Tutorial

This overarching tutorial describes how to solve an optimization problem with Fides. It further provides performance tips for computationally intensive objective functions.

Input - a Function to Minimize

Fides requires a function to minimize, its gradient and optionally its Hessian. In this tutorial, we use the nonlinear Rosenbrock function:

\[f(x_1, x_2) = (1.0 - x_1)^2 + 100.0(x_2 - x_1^2)^2\]

The objective function is expected to take a vector input and return a scalar:

function f(x)
    return (1.0 - x[1])^2 + 100.0 * (x[2] - x[1]^2)^2
end

Where x may be either a Vector or a ComponentVector from ComponentArrays.jl. Fides also requires a gradient function, and optionally a Hessian function. In this example, for convenience we compute both via automatic differentiation using ForwardDiff.jl:

using ForwardDiff
grad! = (g, x) -> ForwardDiff.gradient!(g, f, x)
hess! = (H, x) -> ForwardDiff.hessian!(H, f, x)

Both the gradient and Hessian functions are expected to be in-place on the form; grad!(g, x) and hess!(H, x).

Optimization with a Hessian Approximation

Given an objective function and its gradient, the optimization is performed in a two-step procedure. First, a FidesProblem is created.

using Fides
lb = [-2.0, -2.0]
ub = [ 2.0,  2.0]
x0 = [ 2.0,  2.0]
prob = FidesProblem(f, grad!, x0; lb = lb, ub = ub)

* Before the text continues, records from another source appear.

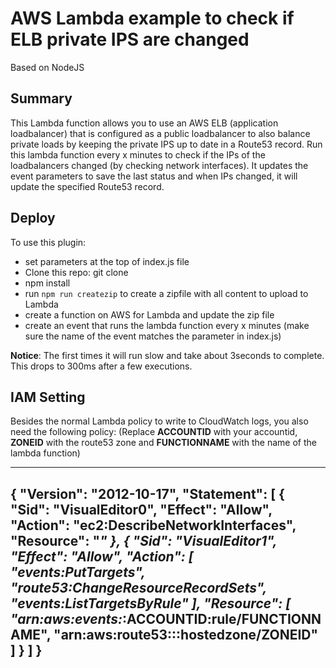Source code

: # AWS Lambda example to check if ELB private IPS are changed

Based on NodeJS

## Summary

This Lambda function allows you to use an AWS ELB (application loadbalancer) that is configured as a public loadbalancer to also balance private loads by keeping the private IPS up to date in a Route53 record.
Run this lambda function every x minutes to check if the IPs of the loadbalancers changed (by checking network interfaces). It updates the event parameters to save the last status and when IPs changed, it will update the specified Route53 record.

## Deploy

To use this plugin:

* set parameters at the top of index.js file
* Clone this repo: git clone 
* npm install
* run `npm run createzip` to create a zipfile with all content to upload to Lambda
* create a function on AWS for Lambda and update the zip file
* create an event that runs the lambda function every x minutes (make sure the name of the event matches the parameter in index.js)

**Notice**: The first times it will run slow and take about 3seconds to complete. This drops to 300ms after a few executions.

## IAM Setting

Besides the normal Lambda policy to write to CloudWatch logs, you also need the following policy:
(Replace __ACCOUNTID__ with your accountid, __ZONEID__ with the route53 zone and __FUNCTIONNAME__ with the name of the lambda function)

---
{
    "Version": "2012-10-17",
    "Statement": [
        {
            "Sid": "VisualEditor0",
            "Effect": "Allow",
            "Action": "ec2:DescribeNetworkInterfaces",
            "Resource": "*"
        },
        {
            "Sid": "VisualEditor1",
            "Effect": "Allow",
            "Action": [
                "events:PutTargets",
                "route53:ChangeResourceRecordSets",
                "events:ListTargetsByRule"
            ],
            "Resource": [
                "arn:aws:events:*:__ACCOUNTID__:rule/__FUNCTIONNAME__",
                "arn:aws:route53:::hostedzone/__ZONEID__"
            ]
        }
    ]
}
---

FidesProblem with 2 parameters to estimate

Where x0 is the initial guess for parameter estimation, and lb and ub are the lower and upper parameter bounds (defaulting to -Inf and Inf if unspecified). The problem is then minimized by calling solve. When the Hessian is unavailable or too expensive to compute, a Hessian approximation is provided during this step:

sol = solve(prob, Fides.BFGS())

FidesSolution
---------------- Summary ---------------
min(f)                = 2.16e-13
Parameters estimated  = 2
Optimiser iterations  = 22
Runtime               = 2.2e-02s

Several Hessian approximations are supported (see the API), and BFGS generally performs well. Additional tuning options can be set by providing a FidesOptions struct via the options keyword in solve, and a full list of available options can be found in the API documentation.

Optimization with a User-Provided Hessian

If the Hessian (or a suitable approximation such as the Gauss–Newton approximation) is available, providing it can improve convergence. To provide a Hessian function to FidesProblem do:

prob = FidesProblem(f, grad!, x0; hess! = hess!, lb = lb, ub = ub)

Then, when solving the problem use the Fides.CustomHessian() Hessian option:

sol = solve(prob, Fides.CustomHessian())

FidesSolution
---------------- Summary ---------------
min(f)                = 3.59e-22
Parameters estimated  = 2
Optimiser iterations  = 17
Runtime               = 1.3e-02s

Performance tip: Computing Derivatives and Objective Simultaneously

Internally, the objective function and its derivatives are computed simultaneously by Fides. Hence, runtime can be reduced if is is possible to reuse intermediate quantities between the objective and derivative computations. To take advantage of this, a FidesProblem can be created with a function that computes the objective and gradient (and optionally the Hessian) for a given input. For example, when only the gradient is available:

function fides_obj(x)
    obj = f(x)
    g   = ForwardDiff.gradient(f, x)
    return (obj, g)
end

prob = FidesProblem(fides_obj, x0; lb = lb, ub = ub)
sol = solve(prob, Fides.BFGS())

FidesSolution
---------------- Summary ---------------
min(f)                = 2.16e-13
Parameters estimated  = 2
Optimiser iterations  = 22
Runtime               = 2.2e-02s

When a Hessian function is available, do:

function fides_obj(x)
    obj = f(x)
    g   = ForwardDiff.gradient(f, x)
    H   = ForwardDiff.hessian(f, x)
    return (obj, g, H)
end

prob = FidesProblem(fides_obj, x0; lb = lb, ub = ub)
sol = solve(prob, Fides.CustomHessian())

FidesSolution
---------------- Summary ---------------
min(f)                = 3.59e-22
Parameters estimated  = 2
Optimiser iterations  = 17
Runtime               = 1.3e-02s

In this simple example, no runtime benefit is obtained as no quantities are reused between objective and derivative computations. However, if quantities can be reused (for example, when gradients are computed for ODE models), runtime can be noticeably reduced.